**SOURCE TEXT:**
►

The UV-vis spectrum of PETBP in acetonitrile is shown in Fig. 1. As clearly visible in the figure, it is characterized by a very intense Soret band peaked at 456 nm and by a less intense Q band peaked at 655 nm, as usual in porphyrin spectra. The extension of the aromatic core, to the four benzene rings fused onto the benzoporphyrin macrocycle is expected to produce a drastic lowering of the energy of the electronic π–π* transition with respect to porphyrins.

Fig. 1 Normalized spectra of PETBP in acetonitrile solution (solid) and onto TiO₂ (dotted).

As an example, the comparison between the spectra of zinc tetraphenyl-porphyrin (Zn-TPP) and zinc tetrabenzoporphyrin shows that the Soret and Q band of the latter one are both red-shifted (433 vs. 423; 631 vs. 548 nm).^34,35 Moreover, the introduction of phenyl substituents in the meso positions produces a further bathochromic shift as reported for the spectrum of zinc tetraphenyl-tetrabenzoporphyrin (445 nm/656 nm).³⁶

PETBP holds three phenyl groups and the ethynylbenzoic moiety onto the meso positions of the tetrabenzoporphyrins core, its spectrum is quite typical for such kind of macrocycle and the unsymmetrical substitutions result only in a slight red-shift of the Soret band.

Both absorption bands are sharp enough to indicate that possible aggregation phenomena in solution are not relevant in the present conditions. The occurrence of more than one absorption bands in the visible region of the spectrum is a promising feature because it can improve the harvesting of solar radiation. Both the Soret and Q bands are still present in the absorption spectrum of the dye anchored to TiO₂. Although their shapes are slightly broader than the corresponding bands in solution, no significant wavelength shifts are found. Band broadening of a dye loaded on a semiconductor thin layer may be generally due to the scattering effect of the films or to the molecular aggregation. Both effects seem to be negligible in our case even if molecular aggregation is very common in this class of dyes. As discussed below, this could be one of the effects of molecular distortion in PETBP.

◄

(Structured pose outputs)

►

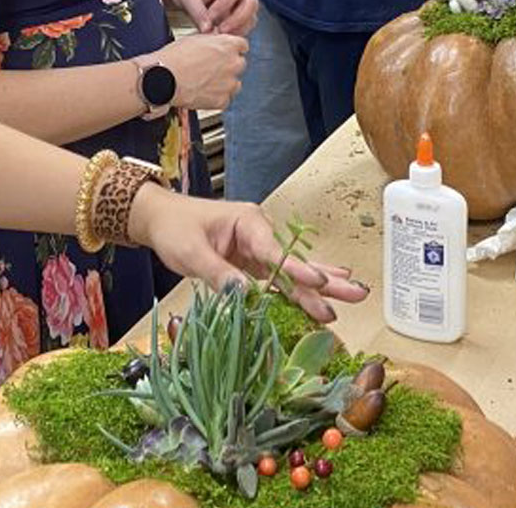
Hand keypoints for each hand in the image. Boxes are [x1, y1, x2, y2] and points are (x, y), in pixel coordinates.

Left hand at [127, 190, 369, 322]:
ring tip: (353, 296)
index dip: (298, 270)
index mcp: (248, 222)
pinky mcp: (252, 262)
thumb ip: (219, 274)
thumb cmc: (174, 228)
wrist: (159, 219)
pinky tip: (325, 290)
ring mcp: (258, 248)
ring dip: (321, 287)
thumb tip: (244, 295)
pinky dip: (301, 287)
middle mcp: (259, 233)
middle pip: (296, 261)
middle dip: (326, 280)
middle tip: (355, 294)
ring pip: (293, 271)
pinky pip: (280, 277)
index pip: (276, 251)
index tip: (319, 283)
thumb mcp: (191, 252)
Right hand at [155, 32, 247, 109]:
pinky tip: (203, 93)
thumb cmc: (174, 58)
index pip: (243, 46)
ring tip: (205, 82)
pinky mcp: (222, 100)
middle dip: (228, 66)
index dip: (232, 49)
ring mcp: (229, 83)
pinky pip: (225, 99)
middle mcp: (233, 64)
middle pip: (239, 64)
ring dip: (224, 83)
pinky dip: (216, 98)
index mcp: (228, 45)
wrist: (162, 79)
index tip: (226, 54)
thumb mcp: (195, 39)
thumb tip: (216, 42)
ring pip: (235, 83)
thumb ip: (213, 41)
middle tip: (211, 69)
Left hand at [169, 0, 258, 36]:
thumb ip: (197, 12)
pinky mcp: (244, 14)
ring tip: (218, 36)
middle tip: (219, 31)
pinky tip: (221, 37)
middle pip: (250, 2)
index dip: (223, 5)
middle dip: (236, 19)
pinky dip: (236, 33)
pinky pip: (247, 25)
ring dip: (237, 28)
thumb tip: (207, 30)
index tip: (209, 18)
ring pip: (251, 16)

◄

Reproduce the PETBP absorption spectra text word for word, in full.

**OUTPUT OF THE TASK:**
The UV-vis spectrum of PETBP in acetonitrile is shown in Fig. 1. As clearly visible in the figure, it is characterized by a very intense Soret band peaked at 456 nm and by a less intense Q band peaked at 655 nm, as usual in porphyrin spectra. The extension of the aromatic core, to the four benzene rings fused onto the benzoporphyrin macrocycle is expected to produce a drastic lowering of the energy of the electronic π–π* transition with respect to porphyrins.

Fig. 1 Normalized spectra of PETBP in acetonitrile solution (solid) and onto TiO₂ (dotted).

As an example, the comparison between the spectra of zinc tetraphenyl-porphyrin (Zn-TPP) and zinc tetrabenzoporphyrin shows that the Soret and Q band of the latter one are both red-shifted (433 vs. 423; 631 vs. 548 nm).^34,35 Moreover, the introduction of phenyl substituents in the meso positions produces a further bathochromic shift as reported for the spectrum of zinc tetraphenyl-tetrabenzoporphyrin (445 nm/656 nm).³⁶

PETBP holds three phenyl groups and the ethynylbenzoic moiety onto the meso positions of the tetrabenzoporphyrins core, its spectrum is quite typical for such kind of macrocycle and the unsymmetrical substitutions result only in a slight red-shift of the Soret band.

Both absorption bands are sharp enough to indicate that possible aggregation phenomena in solution are not relevant in the present conditions. The occurrence of more than one absorption bands in the visible region of the spectrum is a promising feature because it can improve the harvesting of solar radiation. Both the Soret and Q bands are still present in the absorption spectrum of the dye anchored to TiO₂. Although their shapes are slightly broader than the corresponding bands in solution, no significant wavelength shifts are found. Band broadening of a dye loaded on a semiconductor thin layer may be generally due to the scattering effect of the films or to the molecular aggregation. Both effects seem to be negligible in our case even if molecular aggregation is very common in this class of dyes. As discussed below, this could be one of the effects of molecular distortion in PETBP.